Without even meaning to, I suddenly realized that I was in mental contact with Isabel - or she was in contact with me, and there was DEFINITELY no kissing going on between Alex and she. *Maowah's picked up some traces coming out past the city limits. Hard to be sure at this range, but I think that we've got the magic number of vampires coming to pay a visit on us.*

"Ooh." I looked around, and caught Michael's eye, wondering if he'd been in on that message from my sister at all, but he seemed to be still waiting to see what I'd do. "Okay, change of plans I think - nobody's going to sleep yet. We may have action very soon."

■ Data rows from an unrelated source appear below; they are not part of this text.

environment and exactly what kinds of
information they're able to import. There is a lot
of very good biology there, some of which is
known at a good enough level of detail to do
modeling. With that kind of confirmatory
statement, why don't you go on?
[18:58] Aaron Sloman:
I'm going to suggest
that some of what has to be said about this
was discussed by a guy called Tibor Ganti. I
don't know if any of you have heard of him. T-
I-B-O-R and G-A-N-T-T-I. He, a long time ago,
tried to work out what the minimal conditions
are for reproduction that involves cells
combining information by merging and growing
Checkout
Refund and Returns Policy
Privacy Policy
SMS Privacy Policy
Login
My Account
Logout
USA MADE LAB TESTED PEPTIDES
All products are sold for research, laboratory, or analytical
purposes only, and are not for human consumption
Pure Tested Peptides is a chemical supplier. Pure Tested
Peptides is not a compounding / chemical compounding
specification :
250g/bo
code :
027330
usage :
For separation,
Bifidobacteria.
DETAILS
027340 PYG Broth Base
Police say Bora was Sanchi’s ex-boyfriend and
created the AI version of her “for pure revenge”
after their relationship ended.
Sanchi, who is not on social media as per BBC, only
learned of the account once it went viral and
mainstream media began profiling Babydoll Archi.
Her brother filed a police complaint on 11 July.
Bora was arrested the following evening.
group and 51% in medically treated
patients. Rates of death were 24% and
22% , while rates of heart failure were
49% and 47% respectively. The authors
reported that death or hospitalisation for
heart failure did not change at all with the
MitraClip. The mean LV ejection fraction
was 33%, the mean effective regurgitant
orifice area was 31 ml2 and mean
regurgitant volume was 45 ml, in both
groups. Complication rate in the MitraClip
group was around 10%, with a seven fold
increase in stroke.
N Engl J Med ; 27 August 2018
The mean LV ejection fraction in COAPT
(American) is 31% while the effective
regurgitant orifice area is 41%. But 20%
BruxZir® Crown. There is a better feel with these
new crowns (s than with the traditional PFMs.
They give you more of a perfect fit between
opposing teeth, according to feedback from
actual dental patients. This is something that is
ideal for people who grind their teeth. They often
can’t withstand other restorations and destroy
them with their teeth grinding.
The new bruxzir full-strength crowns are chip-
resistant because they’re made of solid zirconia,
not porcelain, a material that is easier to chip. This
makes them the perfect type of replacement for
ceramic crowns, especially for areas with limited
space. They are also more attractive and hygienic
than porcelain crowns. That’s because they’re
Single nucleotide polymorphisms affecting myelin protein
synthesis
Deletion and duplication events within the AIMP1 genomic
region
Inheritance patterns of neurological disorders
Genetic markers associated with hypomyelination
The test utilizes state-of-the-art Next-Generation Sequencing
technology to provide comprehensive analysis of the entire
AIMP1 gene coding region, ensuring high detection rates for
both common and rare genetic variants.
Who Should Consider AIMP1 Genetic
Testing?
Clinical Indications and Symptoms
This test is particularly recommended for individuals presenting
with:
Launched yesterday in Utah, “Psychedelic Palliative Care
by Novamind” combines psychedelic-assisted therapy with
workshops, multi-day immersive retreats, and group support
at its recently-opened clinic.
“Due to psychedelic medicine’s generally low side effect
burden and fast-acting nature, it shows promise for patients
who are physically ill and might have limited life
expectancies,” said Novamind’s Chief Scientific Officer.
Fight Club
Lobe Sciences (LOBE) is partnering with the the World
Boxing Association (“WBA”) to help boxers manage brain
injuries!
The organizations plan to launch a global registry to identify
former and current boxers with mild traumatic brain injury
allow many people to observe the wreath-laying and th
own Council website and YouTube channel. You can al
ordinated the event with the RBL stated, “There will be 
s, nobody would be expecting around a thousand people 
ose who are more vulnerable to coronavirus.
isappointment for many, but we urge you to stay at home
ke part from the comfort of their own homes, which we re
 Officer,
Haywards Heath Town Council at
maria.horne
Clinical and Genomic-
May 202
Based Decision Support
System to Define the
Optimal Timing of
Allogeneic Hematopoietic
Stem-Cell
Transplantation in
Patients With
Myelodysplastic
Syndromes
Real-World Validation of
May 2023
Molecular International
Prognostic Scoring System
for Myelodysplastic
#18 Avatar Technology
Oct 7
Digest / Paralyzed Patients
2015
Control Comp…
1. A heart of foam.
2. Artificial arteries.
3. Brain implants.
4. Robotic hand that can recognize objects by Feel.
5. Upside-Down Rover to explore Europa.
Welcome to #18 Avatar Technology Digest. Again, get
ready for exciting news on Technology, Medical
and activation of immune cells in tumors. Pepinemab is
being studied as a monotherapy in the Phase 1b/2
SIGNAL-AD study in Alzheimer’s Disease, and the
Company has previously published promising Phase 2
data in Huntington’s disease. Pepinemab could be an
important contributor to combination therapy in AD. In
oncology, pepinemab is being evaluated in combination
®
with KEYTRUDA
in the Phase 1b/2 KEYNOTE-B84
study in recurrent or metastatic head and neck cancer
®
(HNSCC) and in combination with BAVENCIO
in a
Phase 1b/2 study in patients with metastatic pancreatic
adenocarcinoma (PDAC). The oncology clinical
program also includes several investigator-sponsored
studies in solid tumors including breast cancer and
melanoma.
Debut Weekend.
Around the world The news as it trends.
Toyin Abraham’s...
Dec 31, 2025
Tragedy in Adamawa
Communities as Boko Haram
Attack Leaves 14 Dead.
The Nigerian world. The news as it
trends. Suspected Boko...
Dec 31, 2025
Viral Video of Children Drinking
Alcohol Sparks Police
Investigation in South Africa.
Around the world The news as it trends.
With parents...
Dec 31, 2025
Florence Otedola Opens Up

"Really?" Michael frowned. "Who gave you the word - the Dog?"

"No, Isabel - from Maowah, actually." Of course, just because the vampires were leaving town, didn't mean that they'd be attacking terribly soon, but somehow I felt that much in an intuitive flash. We certainly had to prepare for the possibility that they would - and then if they were clearly stalling, we could try standing down the red alert into a regular night watch... or something in between, like a yellow alert, if that seemed to be called for.

"They're heading back," Liz put in, and Maria and Michael looked funny at her. "I can hear their footsteps coming down the path, at a good clip."

"Alright. Maxwell, what're the requirements for this tree spell, anyway?"

"Shouldn't he wait until Isabel's here too?" Liz put in.

"Oh, maybe Michael's a bit slow and he needs to get it repeated," Maria put in, which earned her a truly dirty glare from my friend.

"You and, umm. you and Iz will be the secondaries, and really all you need to do is join in the chant," I hedged. "And help me draw the circle, of course - we'd probably better work on that too."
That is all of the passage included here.